Examples of Sedentary Behaviors:
- Sitting Time
- TV viewing
- Playing video games
- Computer use
- Commuting (Driving or Passenger)
Similar to physical activity, sedentary behavior may be assessed using self-report measures. Self-report methods of sedentary behavior often focus on TV viewing, screen time (computer or video game use), and overall sitting time. Below are some commonly used self-report tools used to assess sedentary behaviors:
- HELENA Sedentary Behaviors Questionnaire – (Rey-Lopez, 2011)
- Sedentary Behavior Questionnaire (SBQ) – reports on time spent in 9 sedentary behaviors (Rosenberg, 2010)
- Self-Administered Physical Activity Checklist (SAPAC) - this tool has been psychometrically tested and uses a long list of prompts (Brown et al, 2004)

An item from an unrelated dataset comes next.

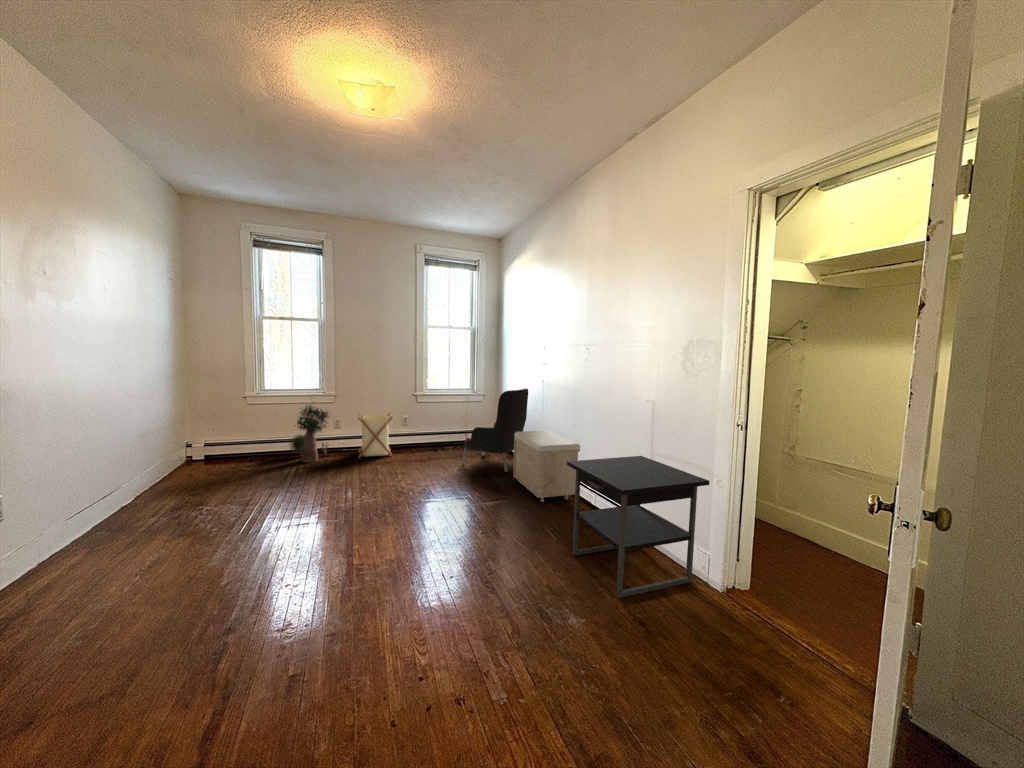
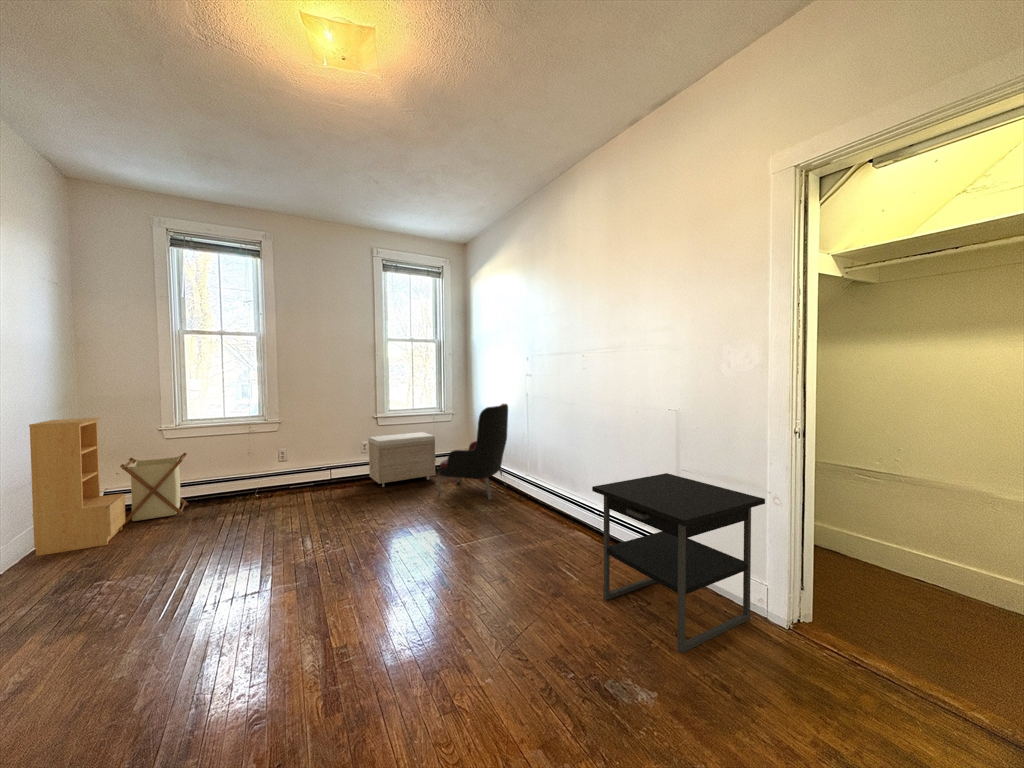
bookshelf: none [155,385,219,486] -> present [29,418,125,556]
potted plant: present [290,405,328,462] -> none [221,435,274,506]
laundry basket: present [358,413,393,458] -> present [120,453,188,525]
storage bench: present [513,431,580,502] -> present [368,432,435,487]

- Previous Day Physical Activity Recall (PDPAR) - designed to assess physical activity and sedentary behaviors (Pate et al, 1997; Pate et al 1999)
- Multimedia Activity Recall for Children and Adolescents (MARCA) - a computerized 24-hour activity recall linked to a compendium of energy expenditure (Ridley et al, 2002)
- Adolescent Sedentary Activity Questionnaire (ASAQ) - includes five categories: small screen recreation, education, travel, cultural activities and social activities (Hardy et al, 2007)
- Sedentary Behaviour Research Network. 2012. Standardized use of the terms “sedentary” and “sedentary behaviours”. Appl Physiol Nutr Metab. 37: 540–542.
- Dunstan DW, Barr EL, Healy GN, Salmon J, Shaw JE, Balkau B et al. Television viewing time and mortality: the Australian Diabetes, Obesity and Lifestyle Study (AusDiab). Circulation 2010; 26: 384–391.
- Dietz WH. The role of lifestyle in health: the epidemiology and consequences of inactivity. Proc Nutr Soc. 1996;55(3):829-40.>
- Owen N, Healy GN, Matthews CE, and Dunstan DW. Too much sitting: the population health science of sedentary behavior. Exerc Sport Sci Rev. 2010;38(3):105-13.